In a non-cooperative setting, each government takes the other's policies as given and ignores how its own policies affect foreign factor owners and politicians. Organized import-competing industries offer campaign contributions in exchange for protection. Terms-of-trade considerations require positive tariffs, which are highest for industries with the least elastic foreign export supplies and domestic import demands. Export industries may face an export subsidy or tax. The latter becomes more likely, the lower is either the ratio of domestic output to domestic consumption or the foreign import demand elasticity.

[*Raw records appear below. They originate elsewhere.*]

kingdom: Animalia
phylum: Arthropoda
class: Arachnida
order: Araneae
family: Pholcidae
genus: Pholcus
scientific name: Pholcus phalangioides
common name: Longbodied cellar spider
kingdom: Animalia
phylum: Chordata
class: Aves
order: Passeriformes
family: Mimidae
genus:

In a cooperative setting, governments enter trade talks if they expect domestic special interests to reward them for securing export industries access to foreign markets and reducing support to foreign firms in the domestic market. Incumbent politicians can always reach an agreement that yields mutual gains relative to the `trade war' equilibrium. If lobbies in both countries are equally able and willing to bid for policy support, both countries' domestic prices will be the same as under free trade. An interest group's willingness to bid for import protection or export promotion reflects its stake in the policy outcome, while the cost of its securing policy support reflects the deadweight loss of a given trade distortion and politicians' concern for aggregate welfare. Industry lobbies that are politically stronger than their foreign counterparts will secure exceptions from across-the-board tariff cuts or reductions in export promotion.